Thankfully it doesn’t happen often.
But, for some reason it is the mother in me that seems to ache the worst.
Yesterday, a patient of mine told me that her 28 year old son just died unexpectedly in his home. He had been getting ready for work but was found by his girlfriend unresponsive. The coroner concluded that he had a heart condition. As BL sat in front of me, tears streaming down her face, all I could picture was my beautiful, sweet, innocent Sam. I couldn’t even imagine taking a breath in a world where he didn’t exist. Yet, there she was, swallowed up by her grief. Grief so real it hurt my chest to look at her. But, she was there in my office, fully dressed, two shoes on her feet..the tell tale mascara she carefully applied now running a marathon down her cheeks. How did she even think about mascara? How did she put her clothes on? How did she remember to breathe? She came to me for comfort and instead I was sobbing with her.

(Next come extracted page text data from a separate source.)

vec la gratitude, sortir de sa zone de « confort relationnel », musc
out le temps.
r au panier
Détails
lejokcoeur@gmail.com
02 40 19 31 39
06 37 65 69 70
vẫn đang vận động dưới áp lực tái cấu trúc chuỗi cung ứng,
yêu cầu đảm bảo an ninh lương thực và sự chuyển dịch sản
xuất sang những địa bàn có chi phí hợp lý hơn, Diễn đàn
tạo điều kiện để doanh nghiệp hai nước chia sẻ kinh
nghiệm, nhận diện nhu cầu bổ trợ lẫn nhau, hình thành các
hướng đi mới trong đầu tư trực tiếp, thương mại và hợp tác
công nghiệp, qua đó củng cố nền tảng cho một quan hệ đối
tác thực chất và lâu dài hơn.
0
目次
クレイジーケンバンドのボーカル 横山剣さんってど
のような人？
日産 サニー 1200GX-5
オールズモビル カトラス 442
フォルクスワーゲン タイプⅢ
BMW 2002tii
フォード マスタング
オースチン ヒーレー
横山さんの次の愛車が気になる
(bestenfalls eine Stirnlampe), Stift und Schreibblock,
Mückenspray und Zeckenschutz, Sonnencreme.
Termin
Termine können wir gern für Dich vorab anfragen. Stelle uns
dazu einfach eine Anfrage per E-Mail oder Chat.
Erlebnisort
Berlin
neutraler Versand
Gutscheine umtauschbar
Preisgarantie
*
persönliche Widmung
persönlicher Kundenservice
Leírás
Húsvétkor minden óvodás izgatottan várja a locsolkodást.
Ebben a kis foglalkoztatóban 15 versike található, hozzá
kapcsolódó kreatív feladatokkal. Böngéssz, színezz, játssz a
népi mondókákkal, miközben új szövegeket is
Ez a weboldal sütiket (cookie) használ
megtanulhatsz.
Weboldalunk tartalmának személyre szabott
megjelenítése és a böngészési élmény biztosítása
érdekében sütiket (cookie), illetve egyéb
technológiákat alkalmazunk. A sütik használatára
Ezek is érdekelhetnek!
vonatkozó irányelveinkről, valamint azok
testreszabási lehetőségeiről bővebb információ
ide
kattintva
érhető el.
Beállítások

Unbelievably it was the second time this month that I found myself clutching a grieving mother. A few weeks ago it was MM, a bright vibrant woman who’s nineteen year old son died 6 months ago in his dorm room. She keeps working and traveling and doing. She cries and screams and goes to the edge of a very tall cliff. Then she takes a step back and breathes.
Today when that comforting school bus rumble broke through my midday solitude and the clatter of viola and back pack and half eaten lunch made my heart leap with excitement, guess what I did?
I sat up, wiped my face and, seemingly for the first time all day, I breathed.